══ Texto da página

PL e União-PP terão briga direta pela terceira cadeira em Brasília

INVESTIGA MS WENDELL REIS


Chapas da morte podem eliminar até três deputados federais que tentam a reeleição em MS.

Aliados na coligação liderada por Eduardo Riedel (PP), o Partido Liberal (PL) e a Federação União-PP terão uma disputa direta para tentar eleger a difícil terceira cadeira na Câmara Federal na eleição deste ano. Nesta guerra, há risco de até três deputados não conseguirem a reeleição.

As siglas montaram chapas bastante competitivas, classificadas por muitos como “da morte” e ainda têm como agravante os adversários, que prometem colocar ainda mais dificuldade na conquista das vagas.

Nesta disputa acirrada, PL e União-PP terão uma briga grande para conseguirem o maior número de votos e, consequentemente, a terceira cadeira. Seguindo pesquisas e votos conquistados em outras eleições, a tendência é de que estes dois partidos elejam pelo menos duas cadeiras. O PT deve fazer a quinta e o Republicanos a sexta. Sobram duas cadeiras, que prometem disputa voto a voto.

Antes de se preocupar com os adversários (PT, Republicanos e PSDB), PL e União terão que fazer o dever de casa (maior número de votos), para que sejam o primeiro na briga pelas últimas cadeiras.

Havia expectativa de que o PL faria o maior número de votos, mas o impedimento de candidatos (Neno Razuk e Rafael Tavares) diminuiu as chances. Hoje, o partido tem como favoritos os deputados Rodolfo Nogueira e Marcos Pollon, a deputada estadual Mara Caseiro e do ex-deputado Edson Giroto. Mara é aposta do grupo liderado por Reinaldo Azambuja e pode estragar os planos de reeleição de Pollon ou Rodolfo.

════

> **Conjunto de tarefas**:
1. Segundo a matéria sobre a disputa pelas cadeiras na Câmara Federal, quais candidatos do PL tiveram a candidatura impedida?
2. Reproduza fielmente, da matéria sobre a disputa pelas cadeiras na Câmara Federal, o trecho que vai de "As siglas montaram" até "pelas últimas cadeiras.".
3. Retome a matéria sobre a disputa entre PL e União-PP por vagas na Câmara Federal, prosseguindo a partir da última frase apresentada.
As linhas seguintes provêm de uma fonte distinta.

══ Dados registrados

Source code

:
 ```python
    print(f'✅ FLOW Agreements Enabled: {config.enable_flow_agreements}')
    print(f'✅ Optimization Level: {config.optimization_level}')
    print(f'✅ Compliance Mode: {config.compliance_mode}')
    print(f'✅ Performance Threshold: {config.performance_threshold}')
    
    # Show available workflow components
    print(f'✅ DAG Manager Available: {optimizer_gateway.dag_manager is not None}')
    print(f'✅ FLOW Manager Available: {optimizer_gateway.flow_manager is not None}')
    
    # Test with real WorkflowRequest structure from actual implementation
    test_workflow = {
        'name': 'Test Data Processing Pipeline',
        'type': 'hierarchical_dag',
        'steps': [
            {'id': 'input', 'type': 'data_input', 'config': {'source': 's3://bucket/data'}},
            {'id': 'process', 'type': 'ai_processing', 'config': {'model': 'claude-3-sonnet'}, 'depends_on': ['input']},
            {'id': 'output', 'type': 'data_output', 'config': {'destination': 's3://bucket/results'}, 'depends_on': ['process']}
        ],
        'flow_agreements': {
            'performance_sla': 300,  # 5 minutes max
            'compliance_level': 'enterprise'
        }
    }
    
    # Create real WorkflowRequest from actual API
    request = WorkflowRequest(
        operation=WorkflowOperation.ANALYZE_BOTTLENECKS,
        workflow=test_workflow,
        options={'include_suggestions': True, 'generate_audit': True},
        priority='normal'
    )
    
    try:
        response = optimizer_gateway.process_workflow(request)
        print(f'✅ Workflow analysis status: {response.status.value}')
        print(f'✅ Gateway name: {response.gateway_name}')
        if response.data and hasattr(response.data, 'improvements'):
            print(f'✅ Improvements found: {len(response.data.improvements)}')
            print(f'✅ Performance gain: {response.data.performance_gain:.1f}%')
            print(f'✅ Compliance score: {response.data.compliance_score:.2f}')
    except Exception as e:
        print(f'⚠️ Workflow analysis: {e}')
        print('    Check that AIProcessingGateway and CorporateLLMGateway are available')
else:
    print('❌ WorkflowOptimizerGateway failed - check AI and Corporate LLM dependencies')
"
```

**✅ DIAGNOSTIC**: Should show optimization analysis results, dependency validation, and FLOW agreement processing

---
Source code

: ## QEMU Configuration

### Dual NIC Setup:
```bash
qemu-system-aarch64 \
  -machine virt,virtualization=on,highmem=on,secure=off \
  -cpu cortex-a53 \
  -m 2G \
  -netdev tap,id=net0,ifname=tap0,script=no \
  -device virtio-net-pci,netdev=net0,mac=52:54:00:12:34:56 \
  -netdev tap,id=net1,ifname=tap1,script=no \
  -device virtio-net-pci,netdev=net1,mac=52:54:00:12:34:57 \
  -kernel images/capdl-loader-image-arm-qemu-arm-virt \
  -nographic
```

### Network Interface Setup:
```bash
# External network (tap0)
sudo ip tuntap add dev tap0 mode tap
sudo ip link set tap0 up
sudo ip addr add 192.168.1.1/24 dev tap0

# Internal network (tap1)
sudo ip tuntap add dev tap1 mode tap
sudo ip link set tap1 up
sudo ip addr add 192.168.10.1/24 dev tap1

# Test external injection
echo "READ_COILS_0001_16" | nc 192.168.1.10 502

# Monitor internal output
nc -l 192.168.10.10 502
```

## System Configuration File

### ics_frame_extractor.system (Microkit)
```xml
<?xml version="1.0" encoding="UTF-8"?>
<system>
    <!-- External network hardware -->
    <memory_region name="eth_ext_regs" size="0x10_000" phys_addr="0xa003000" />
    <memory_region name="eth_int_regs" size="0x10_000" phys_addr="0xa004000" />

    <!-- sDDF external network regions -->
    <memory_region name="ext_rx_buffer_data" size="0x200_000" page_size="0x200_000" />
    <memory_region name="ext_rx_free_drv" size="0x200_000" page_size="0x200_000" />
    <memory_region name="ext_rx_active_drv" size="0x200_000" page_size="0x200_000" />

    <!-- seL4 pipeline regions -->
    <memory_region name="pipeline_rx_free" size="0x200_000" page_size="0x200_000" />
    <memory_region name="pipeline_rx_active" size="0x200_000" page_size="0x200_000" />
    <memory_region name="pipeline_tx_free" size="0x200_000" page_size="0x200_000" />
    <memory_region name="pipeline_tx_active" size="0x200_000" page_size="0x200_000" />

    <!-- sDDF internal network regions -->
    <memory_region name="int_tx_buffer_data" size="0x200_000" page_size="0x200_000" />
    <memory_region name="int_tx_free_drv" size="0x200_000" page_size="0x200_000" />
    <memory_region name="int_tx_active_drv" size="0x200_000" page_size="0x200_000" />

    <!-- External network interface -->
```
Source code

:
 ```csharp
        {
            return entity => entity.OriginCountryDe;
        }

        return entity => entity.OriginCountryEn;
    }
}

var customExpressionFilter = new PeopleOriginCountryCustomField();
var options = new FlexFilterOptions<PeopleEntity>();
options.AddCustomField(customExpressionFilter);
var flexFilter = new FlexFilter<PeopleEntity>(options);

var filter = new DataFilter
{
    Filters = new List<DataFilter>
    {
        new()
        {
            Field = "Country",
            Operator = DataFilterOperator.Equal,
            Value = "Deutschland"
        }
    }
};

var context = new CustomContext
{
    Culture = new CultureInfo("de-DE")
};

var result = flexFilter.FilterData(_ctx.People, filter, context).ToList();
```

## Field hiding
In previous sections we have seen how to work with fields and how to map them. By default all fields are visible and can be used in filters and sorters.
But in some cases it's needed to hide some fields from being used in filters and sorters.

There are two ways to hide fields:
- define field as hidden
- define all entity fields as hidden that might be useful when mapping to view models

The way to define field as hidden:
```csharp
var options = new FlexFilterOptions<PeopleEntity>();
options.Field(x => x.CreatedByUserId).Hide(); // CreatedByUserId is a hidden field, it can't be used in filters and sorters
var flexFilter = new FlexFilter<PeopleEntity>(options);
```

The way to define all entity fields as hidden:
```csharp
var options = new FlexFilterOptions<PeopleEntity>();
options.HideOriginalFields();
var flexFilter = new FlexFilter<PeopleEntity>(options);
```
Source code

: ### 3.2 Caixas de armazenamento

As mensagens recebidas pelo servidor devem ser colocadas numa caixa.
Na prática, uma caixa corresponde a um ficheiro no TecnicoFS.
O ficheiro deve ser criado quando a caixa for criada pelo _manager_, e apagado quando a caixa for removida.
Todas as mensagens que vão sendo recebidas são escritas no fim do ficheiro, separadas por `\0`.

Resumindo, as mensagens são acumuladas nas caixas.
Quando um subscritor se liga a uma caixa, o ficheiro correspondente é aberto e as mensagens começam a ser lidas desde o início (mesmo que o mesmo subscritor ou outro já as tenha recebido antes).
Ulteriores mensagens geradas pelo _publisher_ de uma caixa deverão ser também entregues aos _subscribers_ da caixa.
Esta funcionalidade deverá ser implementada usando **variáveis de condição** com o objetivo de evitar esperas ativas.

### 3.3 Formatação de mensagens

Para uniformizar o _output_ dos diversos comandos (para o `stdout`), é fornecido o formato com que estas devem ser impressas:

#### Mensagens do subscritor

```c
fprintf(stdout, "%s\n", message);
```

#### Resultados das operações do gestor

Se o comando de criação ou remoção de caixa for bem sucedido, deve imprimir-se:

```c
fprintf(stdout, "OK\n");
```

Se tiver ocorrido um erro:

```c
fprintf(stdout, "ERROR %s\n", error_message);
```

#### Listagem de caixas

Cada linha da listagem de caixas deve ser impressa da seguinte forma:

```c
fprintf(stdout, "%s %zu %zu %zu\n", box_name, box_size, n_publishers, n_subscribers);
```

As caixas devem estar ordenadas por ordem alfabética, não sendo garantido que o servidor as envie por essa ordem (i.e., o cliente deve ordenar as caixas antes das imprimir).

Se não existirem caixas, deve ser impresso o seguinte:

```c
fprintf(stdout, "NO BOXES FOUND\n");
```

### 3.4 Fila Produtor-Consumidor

════

> **Respostas esperadas**:
1. Neno Razuk e Rafael Tavares.

2.
As siglas montaram chapas bastante competitivas, classificadas por muitos como “da morte” e ainda têm como agravante os adversários, que prometem colocar ainda mais dificuldade na conquista das vagas.

Nesta disputa acirrada, PL e União-PP terão uma briga grande para conseguirem o maior número de votos e, consequentemente, a terceira cadeira. Seguindo pesquisas e votos conquistados em outras eleições, a tendência é de que estes dois partidos elejam pelo menos duas cadeiras. O PT deve fazer a quinta e o Republicanos a sexta. Sobram duas cadeiras, que prometem disputa voto a voto.

Antes de se preocupar com os adversários (PT, Republicanos e PSDB), PL e União terão que fazer o dever de casa (maior número de votos), para que sejam o primeiro na briga pelas últimas cadeiras.

3.
Nesta briga pela terceira cadeira, o PL tem como concorrente a federação União-PP, puxada pela ex-deputada Rose Modesto (União) e os três deputados federais que defendem o mandato: Dagoberto Nogueira (PP), Geraldo Resende (União) e Luiz Ovando (PP). A briga é grande porque o grupo já sabe que um ficará fora, podendo aumentar a crise caso o partido não vença o PL. Neste caso, é grande a possibilidade de dois deputados federais não conseguirem manter o mandato.

Os dois partidos têm como adversários diretos o PT, que pretende permanecer com as duas cadeiras conquistadas na última eleição. As principais apostas são a deputada federal Camila Jara (PT) e o vereador Marquinhos Trad (PV). Se o PT repetir as duas cadeiras, sobrará apenas uma.

Quem corre por fora nesta briga é o PSDB, favorecido com a mudança da legislação eleitoral. Agora, os partidos não precisam atingir 80% do quociente para ficarem com a sobra, o que ajudará os partidos considerados menores e sem grande expectativa de conquistar uma vaga.

Na eleição passada, o PT ficou com a última cadeira, com pouco mais de 100 mil votos. Nesta eleição, estes partidos menores têm como meta 130 mil votos para garantirem a última vaga.